The reframing that actually helps is this: TCP capacity is about state, not numbers. The 4-tuple is the unit of identity. The kernel state tables are the unit of cost. Every attack in this family — TIME_WAIT, Sockstress, Slowloris, Rapid Reset, CONTINUATION flood — is a variation on the same theme: find a way to make the server allocate state, then refuse to let it deallocate.

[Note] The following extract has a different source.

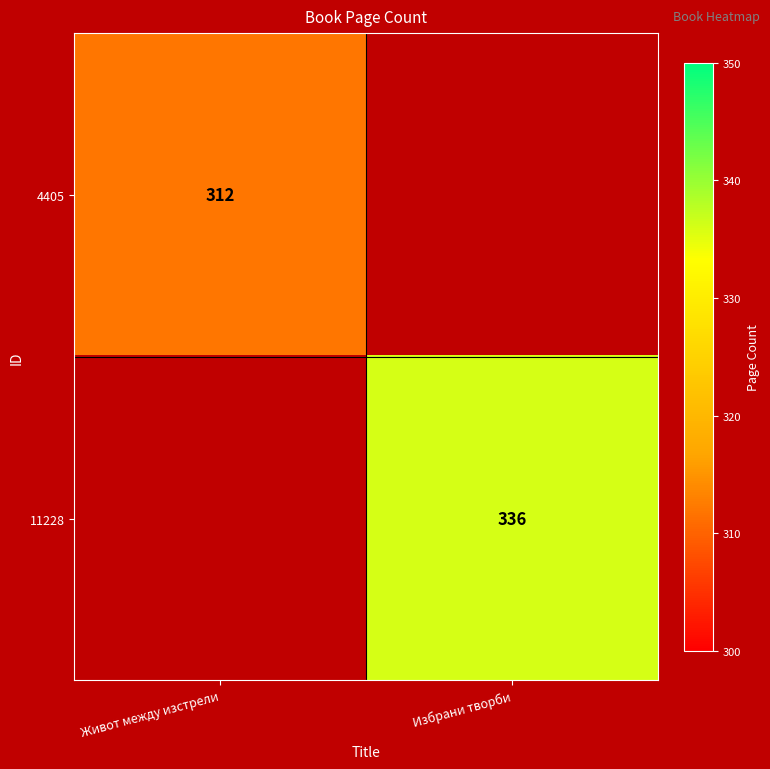

Is the value of 11228 at Избрани творби greater than the value of 4405 at Живот между изстрели?

Yes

Knowing that, the defenses pick themselves: limit state per source, time state out aggressively, and monitor the tables that matter (ss -s, nf_conntrack counts) before they overflow.


Further Reading

  • Outpost24, “Sockstress” original disclosure (2008)
  • RFC 793 — Transmission Control Protocol
  • RFC 6191 — Reducing the TIME-WAIT State Using TCP Timestamps
  • RFC 7323 — TCP Extensions for High Performance
  • CVE-2023-44487 — HTTP/2 Rapid Reset
  • Bartek Nowotarski, HTTP/2 CONTINUATION Flood (April 2024)
  • Linux kernel: include/net/tcp.h, Documentation/networking/ip-sysctl.rst

This article is written for educational and defensive security research purposes only. The techniques described are publicly documented for the purpose of building more resilient systems. Unauthorized testing against systems you do not own or have explicit permission to assess is illegal.